BEGIN

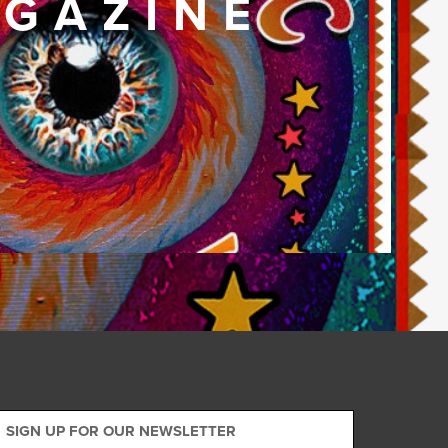
GAZINE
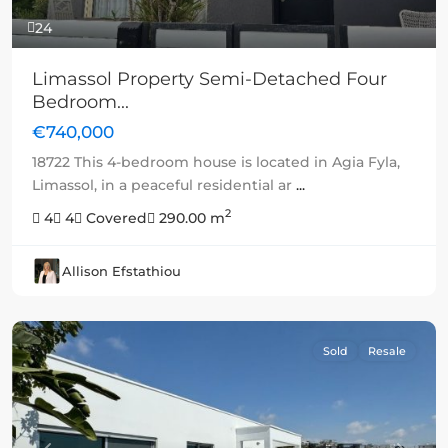
24
Limassol Property Semi-Detached Four
Bedroom...
€740,000
18722 This 4-bedroom house is located in Agia Fyla,
Limassol, in a peaceful residential ar
...
2
4
4
Covered
290.00 m
Allison Efstathiou
Sold
Resale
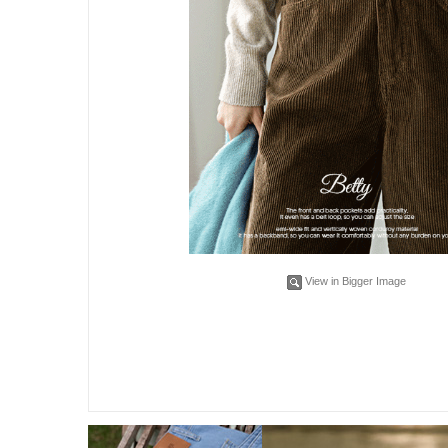
View in Bigger Image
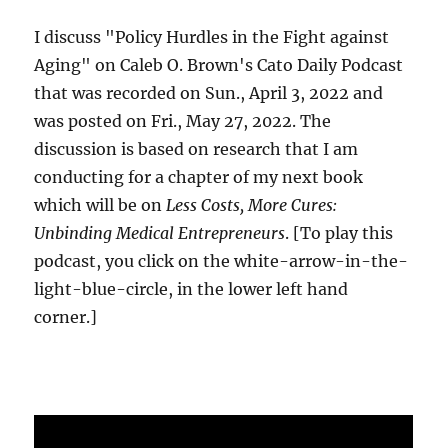
I discuss "Policy Hurdles in the Fight against
Aging" on Caleb O. Brown's Cato Daily Podcast
that was recorded on Sun., April 3, 2022 and
was posted on Fri., May 27, 2022. The
discussion is based on research that I am
conducting for a chapter of my next book
which will be on
Less Costs, More Cures:
Unbinding Medical Entrepreneurs
. [To play this
podcast, you click on the white-arrow-in-the-
light-blue-circle, in the lower left hand
corner.]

END

● WORK ORDER
Retype every entry word for word, but do not carry over the pictures.

● WRITTEN RESPONSE
GAZINE
24
Limassol Property Semi-Detached Four
Bedroom...
€740,000
18722 This 4-bedroom house is located in Agia Fyla,
Limassol, in a peaceful residential ar
...
2
4
4
Covered
290.00 m
Allison Efstathiou
Sold
Resale
View in Bigger Image
I discuss "Policy Hurdles in the Fight against
Aging" on Caleb O. Brown's Cato Daily Podcast
that was recorded on Sun., April 3, 2022 and
was posted on Fri., May 27, 2022. The
discussion is based on research that I am
conducting for a chapter of my next book
which will be on
Less Costs, More Cures:
Unbinding Medical Entrepreneurs
. [To play this
podcast, you click on the white-arrow-in-the-
light-blue-circle, in the lower left hand
corner.]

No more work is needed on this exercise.